Friday 17 July 2015

REVIEW: Ant-Man


This new superhero film has committed the cardinal sin of being boring - or at least, much more boring than it should have been. Originally helmed by Edgar Wright, but ousted by Marvel executives in favour of Yes Man director Peyton Reed, the troubled transition has sucked most of the wit and charm from the project, leaving only a plethora of special effects and the occasional joke that feels laboured on delivery. Paul Rudd is Scott Lang, a burglar recruited by Michael Douglas' surprisingly flat mad scientist Hank Pym, who has developed a suit that will shrink Lang down to a minuscule size - one might say, to the size of an ant.
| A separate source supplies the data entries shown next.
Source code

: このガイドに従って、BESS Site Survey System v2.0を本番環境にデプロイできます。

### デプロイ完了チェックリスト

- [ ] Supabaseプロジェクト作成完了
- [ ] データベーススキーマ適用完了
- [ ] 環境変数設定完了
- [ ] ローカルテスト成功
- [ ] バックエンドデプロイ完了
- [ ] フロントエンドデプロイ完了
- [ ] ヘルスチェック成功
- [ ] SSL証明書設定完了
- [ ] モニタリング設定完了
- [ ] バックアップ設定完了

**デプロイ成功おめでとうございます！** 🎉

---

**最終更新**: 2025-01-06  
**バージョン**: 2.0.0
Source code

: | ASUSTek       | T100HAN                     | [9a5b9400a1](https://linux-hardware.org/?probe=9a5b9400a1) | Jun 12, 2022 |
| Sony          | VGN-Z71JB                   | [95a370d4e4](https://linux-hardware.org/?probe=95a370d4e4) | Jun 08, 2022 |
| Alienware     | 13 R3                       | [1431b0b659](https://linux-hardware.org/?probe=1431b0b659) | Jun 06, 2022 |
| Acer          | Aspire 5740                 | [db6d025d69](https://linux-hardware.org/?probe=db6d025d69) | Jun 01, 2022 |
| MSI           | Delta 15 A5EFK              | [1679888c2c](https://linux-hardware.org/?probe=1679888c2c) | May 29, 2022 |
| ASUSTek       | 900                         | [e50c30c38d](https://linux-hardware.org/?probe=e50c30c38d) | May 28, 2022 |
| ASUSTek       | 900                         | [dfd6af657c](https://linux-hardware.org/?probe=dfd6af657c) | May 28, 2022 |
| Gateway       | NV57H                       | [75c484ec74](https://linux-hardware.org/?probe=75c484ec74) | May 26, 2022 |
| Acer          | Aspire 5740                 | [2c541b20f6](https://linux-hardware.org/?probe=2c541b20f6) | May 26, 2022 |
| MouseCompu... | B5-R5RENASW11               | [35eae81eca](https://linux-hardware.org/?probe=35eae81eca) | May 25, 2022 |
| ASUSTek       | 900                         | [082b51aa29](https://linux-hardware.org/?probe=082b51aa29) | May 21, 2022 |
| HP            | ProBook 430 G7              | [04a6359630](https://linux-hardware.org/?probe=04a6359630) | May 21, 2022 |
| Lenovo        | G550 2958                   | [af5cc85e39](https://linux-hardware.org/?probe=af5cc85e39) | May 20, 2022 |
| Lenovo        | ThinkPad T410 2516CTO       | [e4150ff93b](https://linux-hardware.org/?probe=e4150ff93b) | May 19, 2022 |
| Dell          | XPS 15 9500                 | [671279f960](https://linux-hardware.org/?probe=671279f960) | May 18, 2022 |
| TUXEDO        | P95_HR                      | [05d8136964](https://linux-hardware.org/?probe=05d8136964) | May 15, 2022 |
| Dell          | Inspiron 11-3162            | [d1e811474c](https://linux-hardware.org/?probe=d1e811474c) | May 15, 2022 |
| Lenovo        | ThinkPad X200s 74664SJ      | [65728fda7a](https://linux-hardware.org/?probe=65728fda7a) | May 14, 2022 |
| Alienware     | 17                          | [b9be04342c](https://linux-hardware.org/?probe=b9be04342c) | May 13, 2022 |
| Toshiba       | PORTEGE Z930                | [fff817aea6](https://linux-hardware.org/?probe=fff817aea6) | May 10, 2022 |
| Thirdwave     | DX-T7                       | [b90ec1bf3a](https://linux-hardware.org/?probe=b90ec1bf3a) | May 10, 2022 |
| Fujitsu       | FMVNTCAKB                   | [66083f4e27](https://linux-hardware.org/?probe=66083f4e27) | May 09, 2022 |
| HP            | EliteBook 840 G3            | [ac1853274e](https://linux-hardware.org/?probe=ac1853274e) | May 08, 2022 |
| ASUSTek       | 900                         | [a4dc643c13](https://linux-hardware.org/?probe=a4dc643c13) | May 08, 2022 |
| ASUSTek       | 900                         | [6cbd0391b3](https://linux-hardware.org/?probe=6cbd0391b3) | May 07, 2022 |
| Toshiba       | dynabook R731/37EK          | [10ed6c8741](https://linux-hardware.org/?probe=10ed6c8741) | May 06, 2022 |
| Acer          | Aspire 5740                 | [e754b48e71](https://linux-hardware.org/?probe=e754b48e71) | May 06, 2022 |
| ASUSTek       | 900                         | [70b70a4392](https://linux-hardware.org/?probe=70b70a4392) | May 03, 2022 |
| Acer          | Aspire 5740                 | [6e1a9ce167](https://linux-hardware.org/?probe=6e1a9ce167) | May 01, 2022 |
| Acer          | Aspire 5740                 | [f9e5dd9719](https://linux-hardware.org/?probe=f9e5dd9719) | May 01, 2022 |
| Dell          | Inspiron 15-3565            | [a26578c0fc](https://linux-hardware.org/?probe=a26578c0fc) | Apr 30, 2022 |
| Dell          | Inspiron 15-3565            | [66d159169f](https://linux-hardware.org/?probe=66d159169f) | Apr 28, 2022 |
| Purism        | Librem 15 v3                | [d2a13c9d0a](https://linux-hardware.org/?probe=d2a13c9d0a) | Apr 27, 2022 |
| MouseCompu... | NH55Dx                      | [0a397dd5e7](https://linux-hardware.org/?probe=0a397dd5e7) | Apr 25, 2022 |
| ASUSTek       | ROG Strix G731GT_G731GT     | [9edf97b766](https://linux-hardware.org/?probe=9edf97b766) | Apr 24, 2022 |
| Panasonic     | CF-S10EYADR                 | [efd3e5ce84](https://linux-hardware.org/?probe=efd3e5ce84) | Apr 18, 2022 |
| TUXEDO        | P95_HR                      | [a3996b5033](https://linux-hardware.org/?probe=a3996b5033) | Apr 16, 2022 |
This gives him a bit of super-strength (as is par for the course in these things) and he uses his magic to break into a laboratory run by the one-dimensionally evil warmonger Darren Cross (Corey Stoll), who has developed a suit of his own. There are flashes of brilliance in its script - Michael Peña's monologues, an imaginative climax in a child's bedroom - and Paul Rudd is fine, but Reed has little ability to effectively deliver the material, so it mostly comes off as bland and uninspired. If anything, it's too American, too cooperate - it needed that British spark of self-depreciation to really come alive. A shame, really.